El resultado confirmó ese atractivo, porque se logró un 77% de adhesión, con 72 puntos que habrían sido aportados por los organismos del sector público (adhesión de casi el 100%) y los 5 puntos restantes por el sector privado (adhesión del 17,5%). En definitiva, se logró estirar duration por $42,6 billones y liberar significativamente los vencimientos de 2024. Todo esto sin que el BCRA licite Puts sobre los nuevos instrumentos.
De esta manera, en lo que resta de 2024 quedan vencimientos por $15,5 billones más u$s2.644 millones en moneda extranjera. Los años siguientes muestran un aumento de los vencimientos en pesos, pero lo más relevante es que se elevan a un promedio de más de u$s9.000 millones los vencimientos en moneda extranjera.
El rol de los Bids del BCRA
Con el anuncio del canje de deuda, el lunes 11 de marzo fue un día raro en el mercado. La emisión de nuevos títulos podía cambiar los instrumentos o los precios sobre los cuales el BCRA intervenía en el mercado dando salida a quienes necesitaran liquidez (Bids). Eso hizo que los inversores descargaran una parte importante de sus tenencias contra el BCRA al precio del Bid (200 puntos básicos por sobre la última licitación), haciéndose de la liquidez. Se estiman ventas en esa jornada por casi $550.000 millones.
La suba de tasas por lo tanto dejó en una situación compleja a aquellos inversores que no habían calzado dicha venta con la compra de otros activos a similar plazo. Porque las nuevas tasas cambiaron de manera significativa las distintas curvas de pesos, con un aumento de las paridades de los bonos CER para adaptarse al nuevo escenario de valuación.
¿Qué implican las nuevas tasas de interés?
Mirando hacia adelante aparecen dos datos relevantes. Una tasa de política monetaria (Pases a 1 día) que quedó en 6,6% mensual, con un ritmo inflacionario que fue del 13,2%, Esto extiende en el tiempo el proceso de licuación, que a tasas del 100% de TNA (8,33% mensual) empezaba a ralentizarse.
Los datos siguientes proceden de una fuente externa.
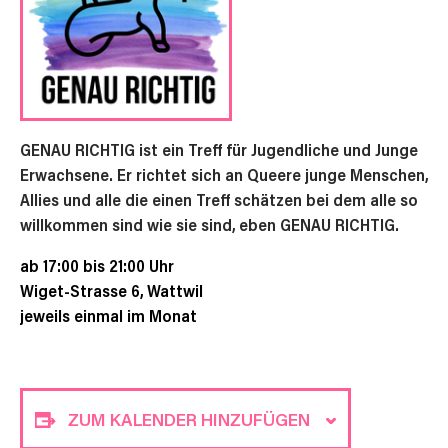
GENAU RICHTIG ist ein Treff für Jugendliche und Junge
Erwachsene. Er richtet sich an Queere junge Menschen,
Allies und alle die einen Treff schätzen bei dem alle so
willkommen sind wie sie sind, eben GENAU RICHTIG.
ab 17:00 bis 21:00 Uhr
Wiget-Strasse 6, Wattwil
jeweils einmal im Monat
ZUM KALENDER HINZUFÜGEN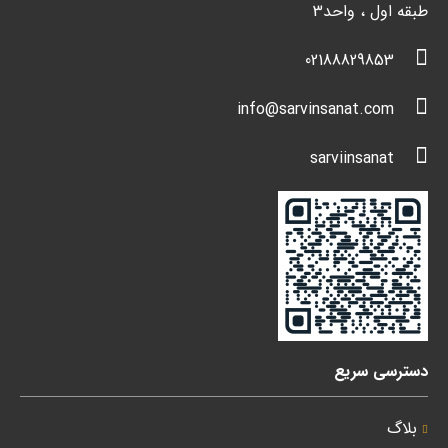
طبقه اول ، واحد3
02188829853
info@sarvinsanat.com
sarviinsanat
دسترسی سریع
بلاگ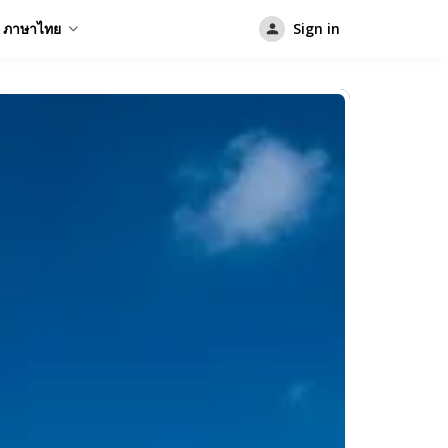
ภาษาไทย
Sign in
Este proceso puede continuar porque se mantienen los controles cambiarios. Por eso surgen dos preguntas hacia adelante:
¿Hasta cuándo se mantienen los controles cambiarios?
De las condiciones iniciales que se planteaban para ir logrando desarmar los controles cambiarios se han ido cumpliendo varias, pero siempre quedarán otras pendientes.
- Se compraron más de u$s10.000 millones en el mercado cambiario, pero las reservas netas siguen siendo negativas. Para ello se requirió aumentar nuevamente el financiamiento comercial externo.
- Se cuantificó y ordenó una parte importante de los vencimientos pendientes de deuda comercial del sector privado (Bopreal).
- Se achicó el stock de pesos con relación al tamaño de la economía, pero todavía no se recupera la demanda real de dinero (medida en puntos del PBI).
- Se despejó el perfil de vencimientos de la deuda en pesos de corto plazo y se avanzó con un rápido equilibrio fiscal. Aunque todavía se debe demostrar que es sostenible en el tiempo.
El interrogante en esta etapa pasa por entender si con este cumplimiento parcial de las condiciones se decide avanzar hacia una unificación o se prefiere esperar a que se den todas las condiciones necesarias, aún a riesgo de ingresar en un atraso cambiario que haga cada vez más compleja la salida. Las negociaciones con el FMI, en especial si se lograra algún tipo de desembolso podría ser clave para que se avance más rápido. Siempre pensando en una unificación y competencia de monedas más que en una dolarización.